Regional Comprehensive Economic Partnership (RCEP)

  • RCEP is a proposed free trade agreement (FTA) between the ten member states of the Association of Southeast Asian Nations (ASEAN) - Brunei, Cambodia, Indonesia, Laos, Malaysia, Myanmar, the Philippines, Singapore, Thailand & Vietnam and the six states with which ASEAN has existing FTAs - Australia, China, India, Japan, South Korea and New Zealand.
  • RCEP negotiations were formally launched in November 2012 at the ASEAN Summit in Cambodia and have progressively become more complicated after 15 rounds and four ministerial meetings.

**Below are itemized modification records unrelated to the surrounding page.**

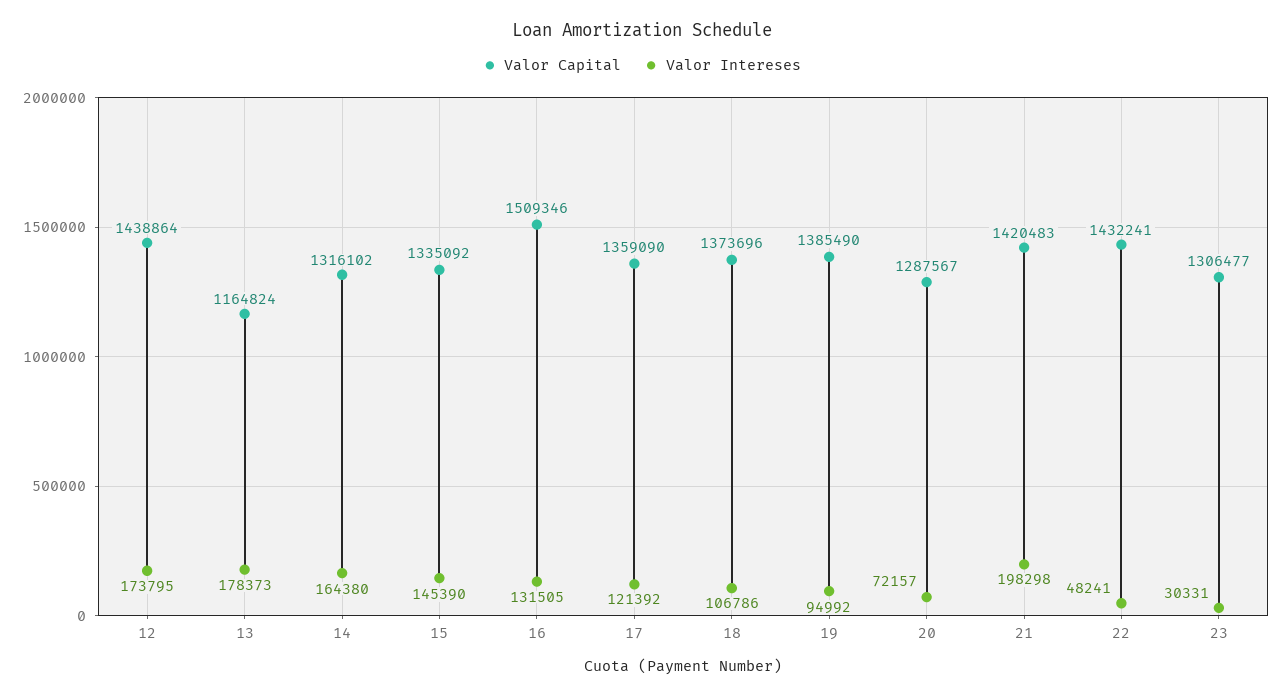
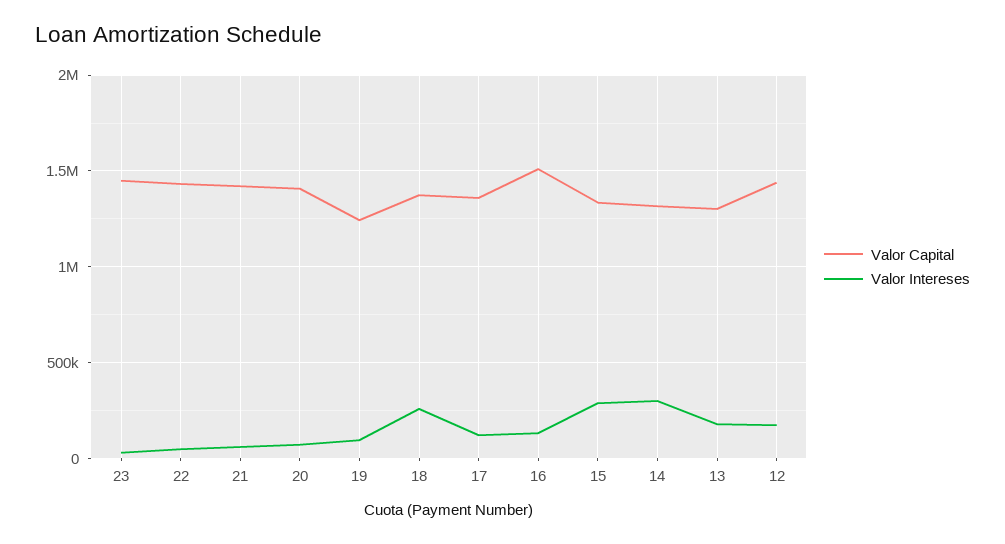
Valor Capital, 13: 1164824 -> 1300000
Valor Intereses, 14: 164380 -> 300000
Valor Intereses, 15: 145390 -> 300000
Valor Intereses, 18: 106786 -> 250000
Valor Capital, 19: 1385490 -> 1250000
Valor Capital, 20: 1287567 -> 1400000
Valor Intereses, 21: 198298 -> 50000
Valor Capital, 23: 1306477 -> 1450000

  • For India, the RCEP presents a decisive platform to influence its strategic and economic status in the Asia-Pacific region. Expected to be the largest regional trading bloc in the world, accounting for nearly 45 per cent of the global population with a combined gross domestic product of $21.3 trillion, it will also bring the biggest economies of the region into a regional trading arrangement.

What is happening now?

  • At the last ministerial in Laos held in August, India had made its move so far by shifting its long-held stance of a three-tiered, differential levels of tariff reduction to a single one applicable to all the RCEP members.

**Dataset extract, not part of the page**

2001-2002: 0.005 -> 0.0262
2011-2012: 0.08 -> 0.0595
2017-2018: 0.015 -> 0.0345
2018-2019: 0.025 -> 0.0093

  • However, India is now mulling a two-pronged approach on which it expects to round up support from all other nations and in the process isolate China.
  • Under the previous plan, the 10 countries that are part of ASEAN were being offered up to 80 per cent tariff liberalisation.
  • Of this, 65 per cent elimination of tariff was to come into force immediately upon completion of the agreement. Another 15 per cent tariff elimination was to happen over 10 years. In the second tier, India offered 65 per cent tariff elimination to South Korea and Japan, with whom it has free trade agreements.
  • Similar levels of tariff reduction, if finalised, are expected to hurt India the most as it has a relatively higher tariff regime. This has always forced India to reduce tariffs much more than partner nations.
  • India has a goods trade deficit with China that has ballooned from $1.1 billion in 2003-04 to $52.7 billion in 2015-16. The domestic steel and heavy industries sectors have been apprehensive that China may use the RCEP to try and gain more market access in India even as it remains unwilling to import more.
  • Government believes that other RCEP nations shared the same concerns and would support India’s position. To this end, the number of tariff lines offered for reduction as well as the phase-out period would be different for China.
  • The period for phasing out tariff lines for imports from China could be 20-30 years, as it is essential to ensure Indian industry has enough time to improve its competitiveness.
  • The RCEP nations will deliberate on finalising the maximum number of goods on which duties will either be eliminated or reduced drastically.
  • Under deviations, India may propose a longer duration for either reduction or elimination of import duties for such countries.
  • The original target of concluding a deal was by end 2015. However, member nations have managed to only submit initial offers for trade in goods and services apart from initial reservation lists for investment. The issue of tariff reduction had then taken hold.
  • The departure from the earlier stance represented a normal progression in the negotiations since no other nation was on board with the idea. Commerce & Industry Minister added countries were looking towards a list of common concessions with minimum deviation with regards to some items.